Crosby and Bachman present at National Undergraduate Research Conference

Biochemistry major Hallie Crosby (C’ 16) and Professor Robert Bachman attended the National Conference on Undergraduate Research (NCUR), held on the campus of the University of Kentucky in Lexington, KY from April 2 to 4.  The conference, the largest undergraduate research meeting in the U.S., welcomed over 4200 participants this year from every discipline imaginable.  Student sessions include art gallery showings, oral and poster presentations of original scholarship, and performing art sessions featuring music, dance, and acting.  Additional programming includes career and graduate school sessions for students and professional development and networking sessions for faculty.

Hallie presented a poster entitled “Interactions Of Dialkylcarboxy Complexes With Divalent Metal Ions Potentially Form Liquid Crystalline Conducting Materials.”  This poster details the results of the research she carried out in Prof. Bachman’s lab in the summer of 2013, immediately following her freshman year.  This work is part of a larger ongoing research project in the Bachman lab that has been supported by NSF funding (CHE-0911070).  

Prof. Bachman joined with Prof. Jeff Thompson of the Art and Art History Department to present a faculty development session entitled “Integrating Research into the Curriculum:  Case Studies from Across the Campus at The University of the South.”  This session explored the approach that Prof. Bachman has taken to integrate his research into his inorganic chemistry course as well as the approach taken by Prof.

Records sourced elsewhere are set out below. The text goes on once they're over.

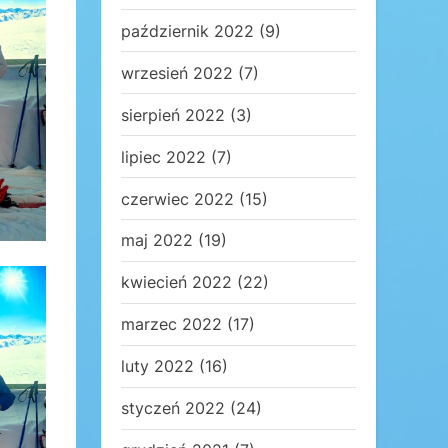
październik 2022
(9)
wrzesień 2022
(7)
sierpień 2022
(3)
lipiec 2022
(7)
czerwiec 2022
(15)
maj 2022
(19)
kwiecień 2022
(22)
marzec 2022
(17)
luty 2022
(16)
styczeń 2022
(24)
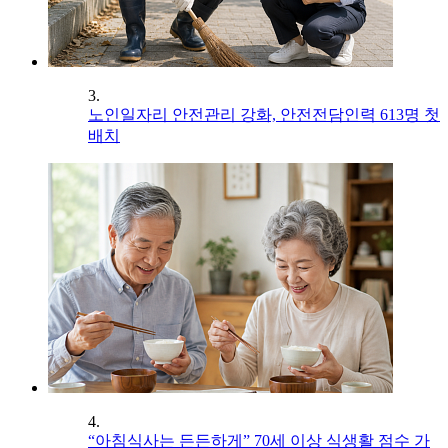
3.
노인일자리 안전관리 강화, 안전전담인력 613명 첫
배치
4.
“아침식사는 든든하게” 70세 이상 식생활 점수 가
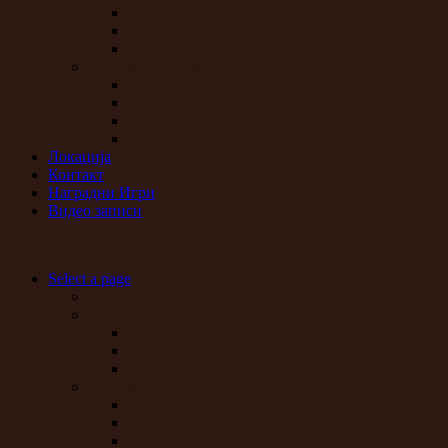
Ванила
Чоколадо
Јагода
Останати производи
3 во 1
Какао
Топло чоколадо
Еспресо
Локација
Контакт
Наградни Игри
Видео записи
Select a page
Дома
За Нас
Историја
Визија и Мисија
Историја на кафе
Производи
Елит
Класик
Вип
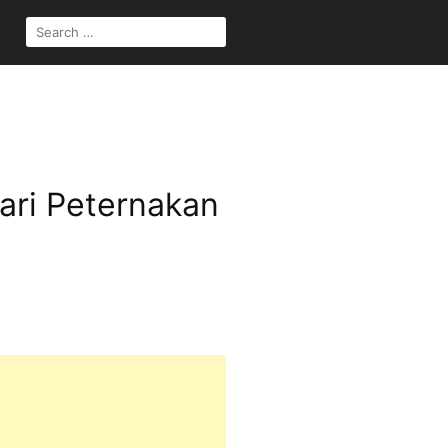
SEARCH
FOR:
ari Peternakan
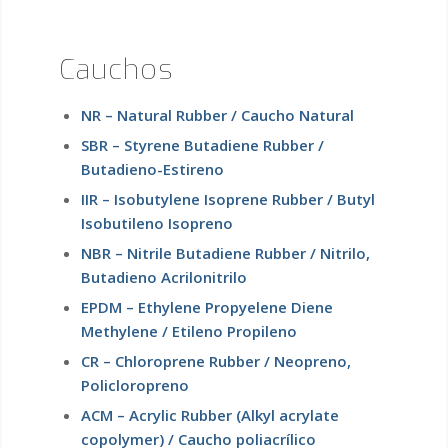
Cauchos
NR – Natural Rubber / Caucho Natural
SBR – Styrene Butadiene Rubber /
Butadieno-Estireno
IIR – Isobutylene Isoprene Rubber / Butyl
Isobutileno Isopreno
NBR – Nitrile Butadiene Rubber / Nitrilo,
Butadieno Acrilonitrilo
EPDM – Ethylene Propyelene Diene
Methylene / Etileno Propileno
CR – Chloroprene Rubber / Neopreno,
Policloropreno
ACM – Acrylic Rubber (Alkyl acrylate
copolymer) / Caucho poliacrílico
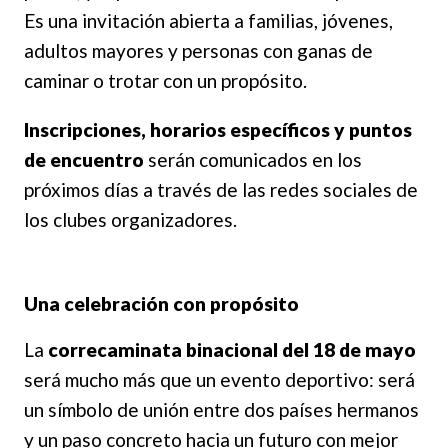
Es una invitación abierta a familias, jóvenes,
adultos mayores y personas con ganas de
caminar o trotar con un propósito.
Inscripciones, horarios específicos y puntos
de encuentro
serán comunicados en los
próximos días a través de las redes sociales de
los clubes organizadores.
Una celebración con propósito
La
correcaminata binacional del 18 de mayo
será mucho más que un evento deportivo: será
un símbolo de unión entre dos países hermanos
y un paso concreto hacia un futuro con mejor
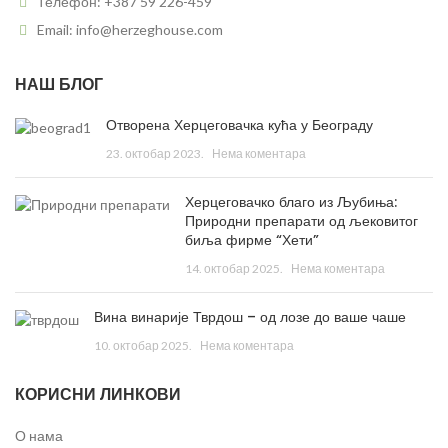
Телефон: +387 59 226-459
Email: info@herzeghouse.com
НАШ БЛОГ
Отворена Херцеговачка кућа у Београду
23. октобар 2023.
Нема коментара
Херцеговачко благо из Љубиња:
Природни препарати од љековитог
биља фирме “Хети”
14. октобар 2025.
Нема коментара
Вина винарије Тврдош – од лозе до ваше чаше
10. октобар 2025.
Нема коментара
КОРИСНИ ЛИНКОВИ
О нама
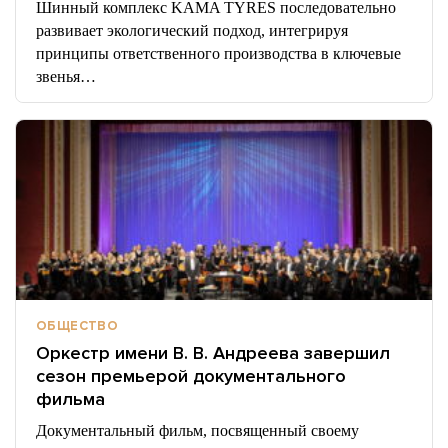
Шинный комплекс KAMA TYRES последовательно
развивает экологический подход, интегрируя
принципы ответственного производства в ключевые
звенья…
ОБЩЕСТВО
Оркестр имени В. В. Андреева завершил
сезон премьерой документального
фильма
Документальный фильм, посвященный своему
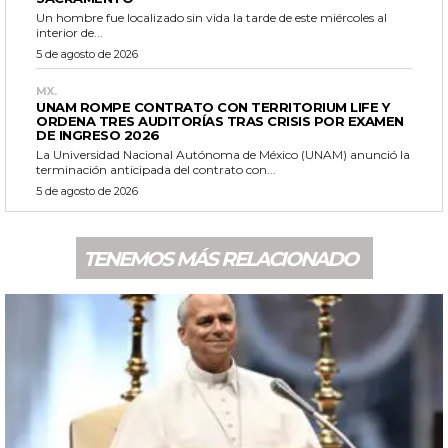
Un hombre fue localizado sin vida la tarde de este miércoles al
interior de...
5 de agosto de 2026
MX.
UNAM ROMPE CONTRATO CON TERRITORIUM LIFE Y
ORDENA TRES AUDITORÍAS TRAS CRISIS POR EXAMEN
DE INGRESO 2026
La Universidad Nacional Autónoma de México (UNAM) anunció la
terminación anticipada del contrato con...
5 de agosto de 2026
TENEMOS MÁS RELACIONADO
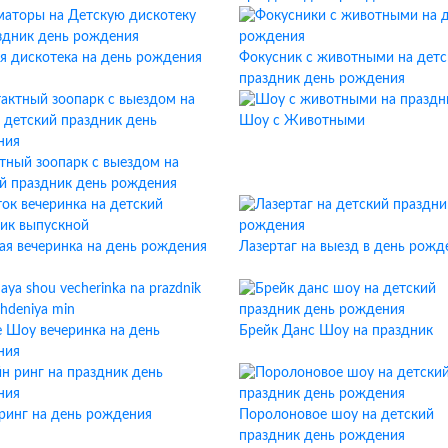
я дискотека на день рождения
Фокусник с животными на детс
праздник день рождения
Шоу с Животными
тный зоопарк с выездом на
й праздник день рождения
ая вечеринка на день рождения
Лазертаг на выезд в день рожд
 Шоу вечеринка на день
Брейк Данс Шоу на праздник
ния
ринг на день рождения
Поролоновое шоу на детский
праздник день рождения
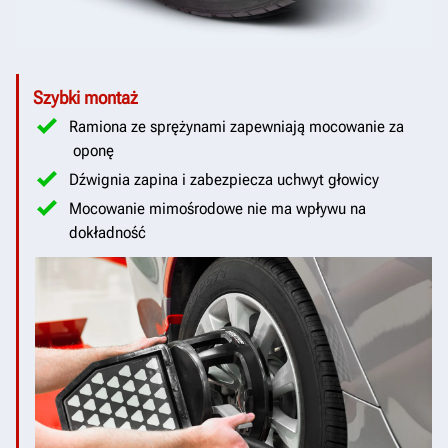
Szybki montaż
Ramiona ze sprężynami zapewniają mocowanie za
oponę
Dźwignia zapina i zabezpiecza uchwyt głowicy
Mocowanie mimośrodowe nie ma wpływu na
dokładność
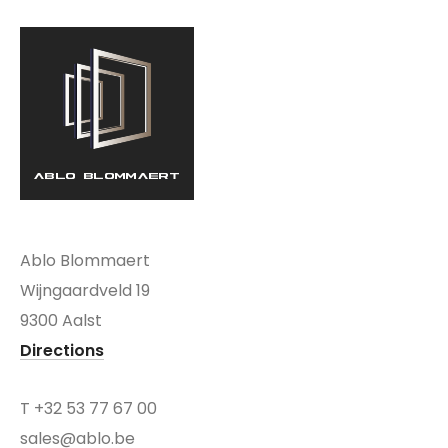
Ablo Blommaert
Wijngaardveld 19
9300 Aalst
Directions
T
+32 53 77 67 00
sales@ablo.be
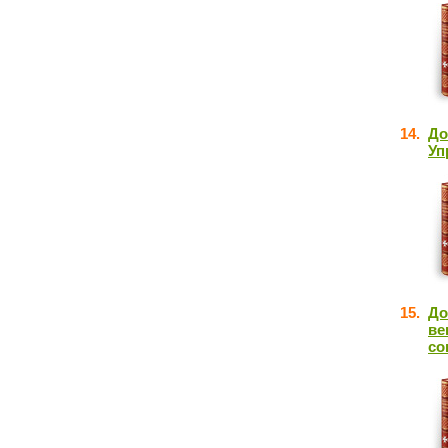
14.
До
Уп
15.
До
ве
со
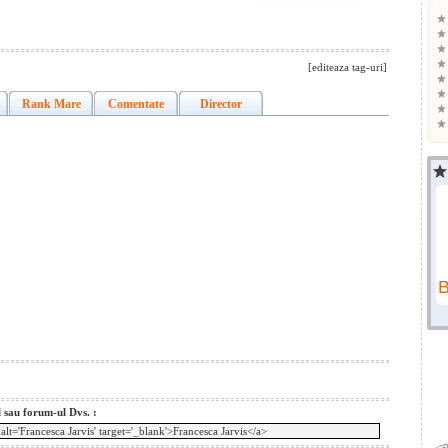
[editeaza tag-uri]
Rank Mare
Comentate
Director
l sau forum-ul Dvs. :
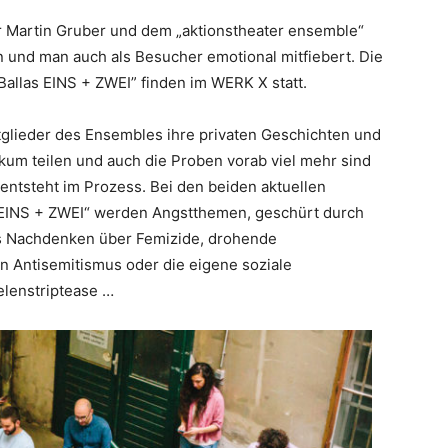
 Martin Gruber und dem „aktions­theater ensemble“
n und man auch als Besucher emotional mitfiebert. Die
Ballas EINS + ZWEI” finden im WERK X statt.
itglieder des Ensembles ihre privaten Geschichten und
um teilen und auch die Proben vorab viel mehr sind
 entsteht im Prozess. Bei den beiden aktuellen
 EINS + ZWEI“ werden Angstthemen, geschürt durch
as Nachdenken über Femizide, drohende
 Antisemitismus oder die eigene soziale
elenstriptease …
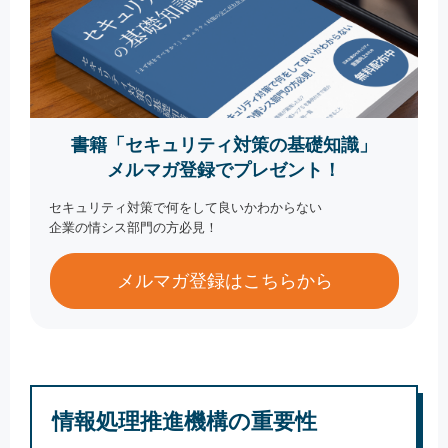
書籍「セキュリティ対策の基礎知識」
メルマガ登録でプレゼント！
セキュリティ対策で何をして良いかわからない
企業の情シス部門の方必見！
メルマガ登録はこちらから
情報処理推進機構の重要性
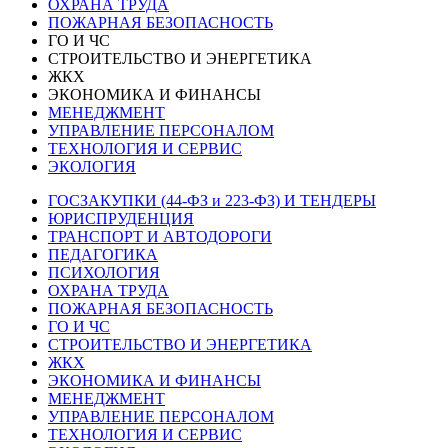
ОХРАНА ТРУДА
ПОЖАРНАЯ БЕЗОПАСНОСТЬ
ГО И ЧС
СТРОИТЕЛЬСТВО И ЭНЕРГЕТИКА
ЖКХ
ЭКОНОМИКА И ФИНАНСЫ
МЕНЕДЖМЕНТ
УПРАВЛЕНИЕ ПЕРСОНАЛОМ
ТЕХНОЛОГИЯ И СЕРВИС
ЭКОЛОГИЯ
ГОСЗАКУПКИ (44-ФЗ и 223-ФЗ) И ТЕНДЕРЫ
ЮРИСПРУДЕНЦИЯ
ТРАНСПОРТ И АВТОДОРОГИ
ПЕДАГОГИКА
ПСИХОЛОГИЯ
ОХРАНА ТРУДА
ПОЖАРНАЯ БЕЗОПАСНОСТЬ
ГО И ЧС
СТРОИТЕЛЬСТВО И ЭНЕРГЕТИКА
ЖКХ
ЭКОНОМИКА И ФИНАНСЫ
МЕНЕДЖМЕНТ
УПРАВЛЕНИЕ ПЕРСОНАЛОМ
ТЕХНОЛОГИЯ И СЕРВИС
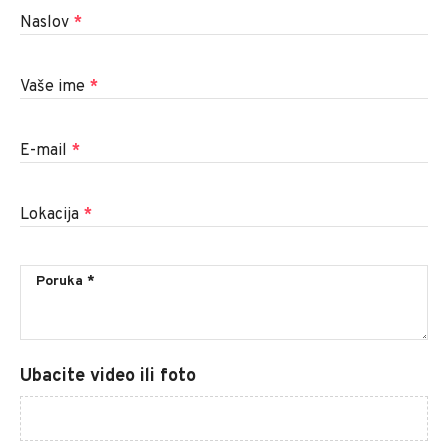
Naslov
*
Vaše ime
*
E-mail
*
Lokacija
*
Ubacite video ili foto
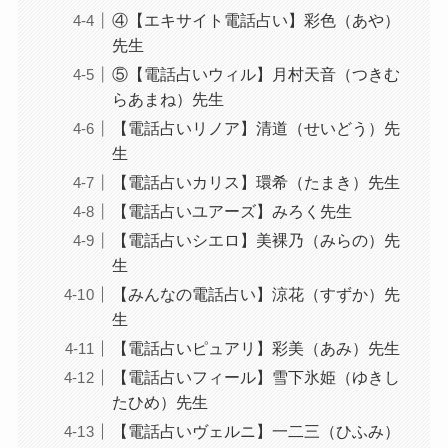
④【エキサイト電話占い】彩色（あや）
先生
⑤【電話占いウィル】月村天音（つきむ
らあまね）先生
【電話占いリノア】清道（せいどう）先
生
【電話占いカリス】環希（たまき）先生
【電話占いユアーズ】みろく先生
【電話占いシエロ】美裸乃（みらの）先
生
【みんなの電話占い】涼花（すずか）先
生
【電話占いピュアリ】彩美（あみ）先生
【電話占いフィール】雪下氷姫（ゆきし
たひめ）先生
【電話占いヴェルニ】一二三（ひふみ）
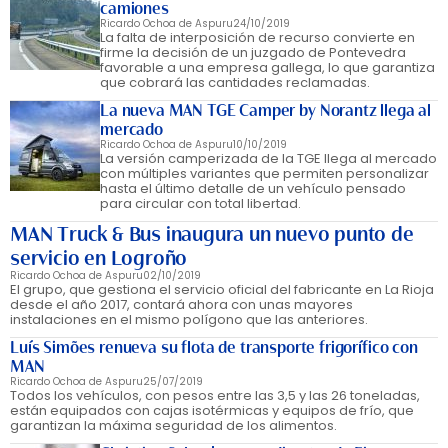
camiones
Ricardo Ochoa de Aspuru
24/10/2019
La falta de interposición de recurso convierte en
firme la decisión de un juzgado de Pontevedra
favorable a una empresa gallega, lo que garantiza
que cobrará las cantidades reclamadas.
La nueva MAN TGE Camper by Norantz llega al
mercado
Ricardo Ochoa de Aspuru
10/10/2019
La versión camperizada de la TGE llega al mercado
con múltiples variantes que permiten personalizar
hasta el último detalle de un vehículo pensado
para circular con total libertad.
MAN Truck & Bus inaugura un nuevo punto de
servicio en Logroño
Ricardo Ochoa de Aspuru
02/10/2019
El grupo, que gestiona el servicio oficial del fabricante en La Rioja
desde el año 2017, contará ahora con unas mayores
instalaciones en el mismo polígono que las anteriores.
Luís Simões renueva su flota de transporte frigorífico con
MAN
Ricardo Ochoa de Aspuru
25/07/2019
Todos los vehículos, con pesos entre las 3,5 y las 26 toneladas,
están equipados con cajas isotérmicas y equipos de frío, que
garantizan la máxima seguridad de los alimentos.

Thompson and Prof. Kelly Whitmer to design a course around historical research of objects and the history or science (Monsters, Marvels and Museums) that also linked to student researchers working with these faculty as mentors.  The session highlighted the significant progress that Sewanee has made in integrating collaborative scholarship into the academic life of campus and provided a springboard for a lively discussion by the attendees about both practical approaches for integrating research into classes and some of the pitfalls to be avoided in the process.